Similarly, a case of insider trading was found because the concerned ex-officials of Satyam Computers had traded in the company’s stocks while they were in possession of the information that the accounts of the company did not represent its true financial position.

SEBI’s sanctions carry two components. First, these individuals are restrained from accessing the capital markets for a period of 14 years. Second, they are required to disgorge the wrongful gains made by them to the extent of nearly Rs. 1,850 crores (Rs. 18.5 billion) with interest @ 12% per annum from January 7, 2009 till the date of payment.
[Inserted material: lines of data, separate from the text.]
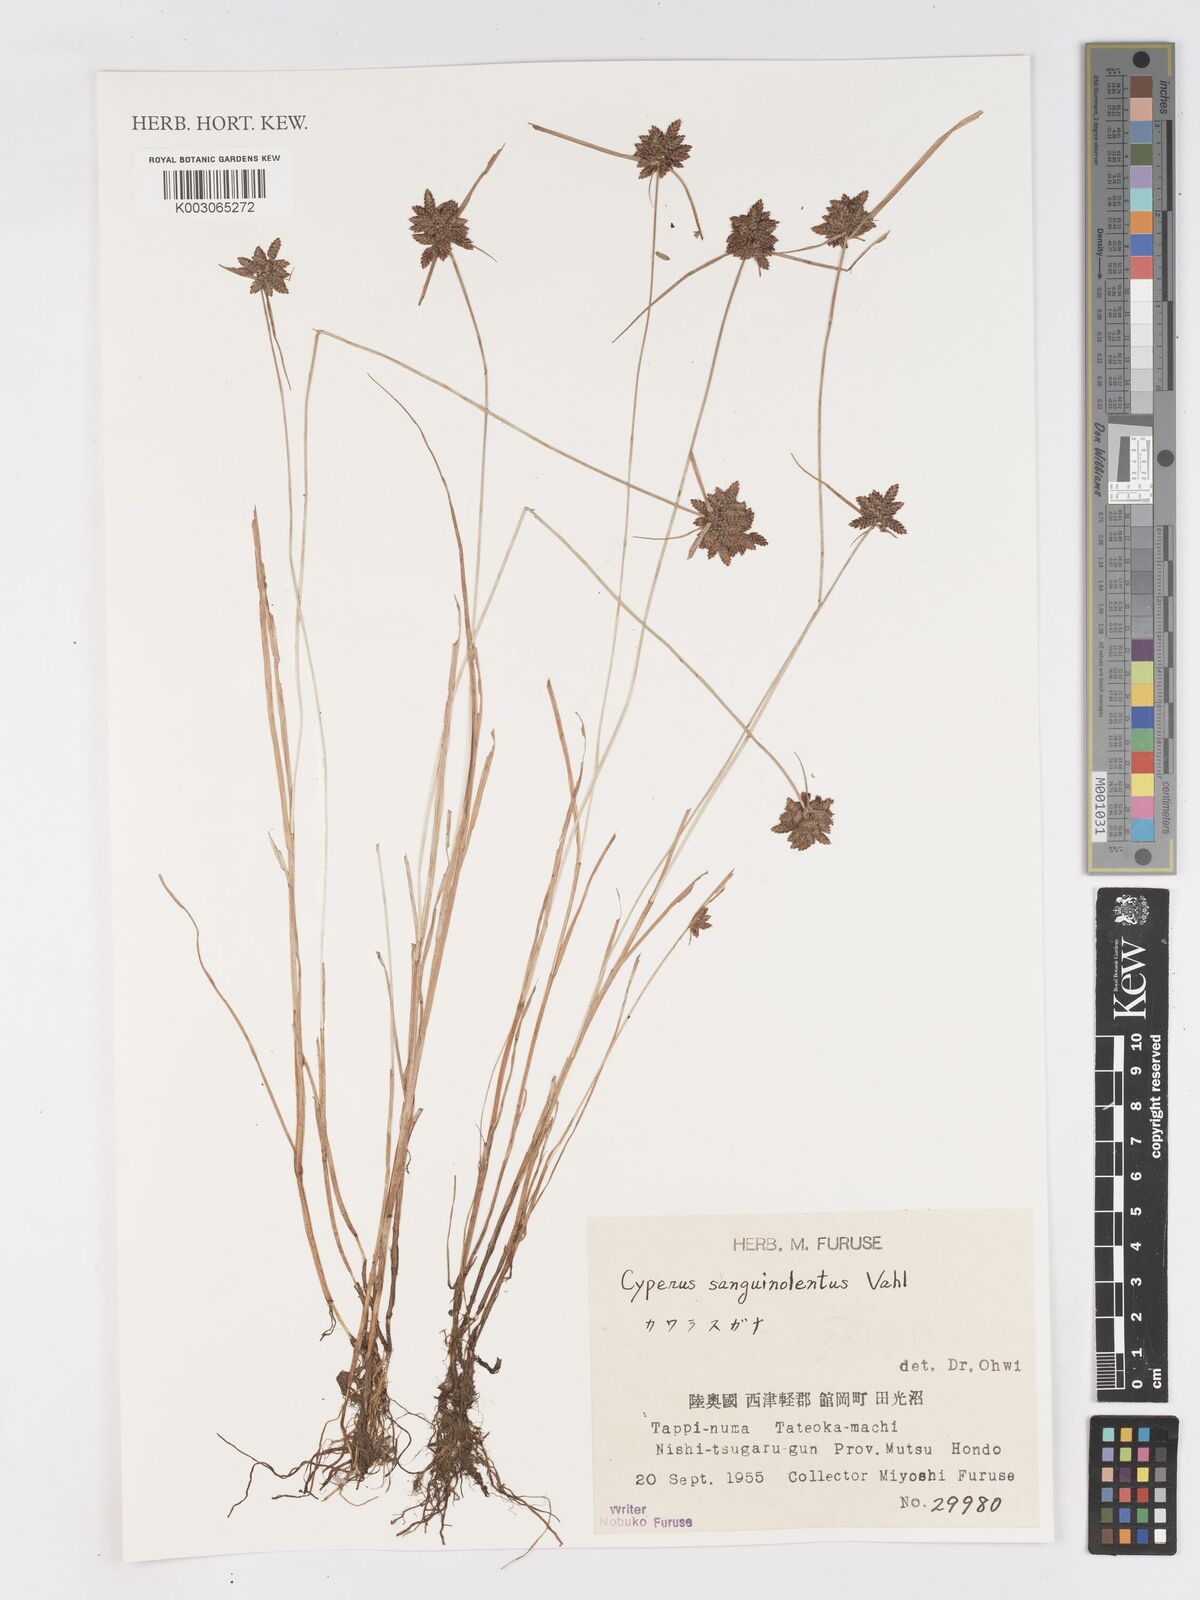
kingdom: Plantae
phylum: Tracheophyta
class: Liliopsida
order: Poales
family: Cyperaceae
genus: Cyperus
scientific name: Cyperus sanguinolentus
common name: Purpleglume flatsedge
The first question that arises from this order: is it too little, too late? Considering the fraud of such magnitude that shook the entire country, it appears inadequate that the regulatory process took five long years to reach some level of fruition. Swift action would have sent a clearer message regarding the intentions of the regulator. It is understandable that SEBI had to delay matters given the lack of cooperation from the parties involved. They used the fact of the ongoing criminal trial as an excuse to prolong SEBI’s regulatory process. SEBI’s concern for natural justice ended up providing greater leverage in terms of time to the parties. The order at this stage may do very little in terms of either reparation to the investors or deterrent to the errant parties, who may simply shrug their shoulders at the order. The remedy of disgorgement of profits may also not be of much avail if there are no assets remaining with the parties in order to meaningfully execute the order. The risk is that the order for disgorgement may remain on paper without much bite.

This order also speaks to the types of actions that might have an impact on cases of this kind. The first is a criminal action, which in this case is expected to see the light of day sometime in the near future. The criminal court is expected to deliver its verdict. The second is a regulator order of the kind SEBI has just passed, which imposes sanctions but is not penal in nature. The third is a civil action by affected parties (such as a class action), which is initiated with a view to compensate the victims. In the Indian context, it is clear that parties fear criminal actions more than any other, as witnessed in the present case too where the parties were busy defending themselves in that action and effectively paid short shrift to SEBI’s investigation. What receives least impetus is private shareholder action, which is evident in the Satyam Computers’ case as not a single shareholder in India has received any compensation from a court of law, although US investors have received settlement amounts from both the company as well as its auditors. All of these raise questions regarding the satisfactory nature of India’s legal regime to deal with corporate frauds of this kind.

As for the future, some of the lessons from the Satyam scenario have been incorporated into the corporate and securities law reforms such as the Companies Act, 2013 and the revised clause 49 of the listing agreement. While those would certainly result in a different outcome, it is not clear how superior they are in comparison with the erstwhile regime under which the Satyam case is being tried.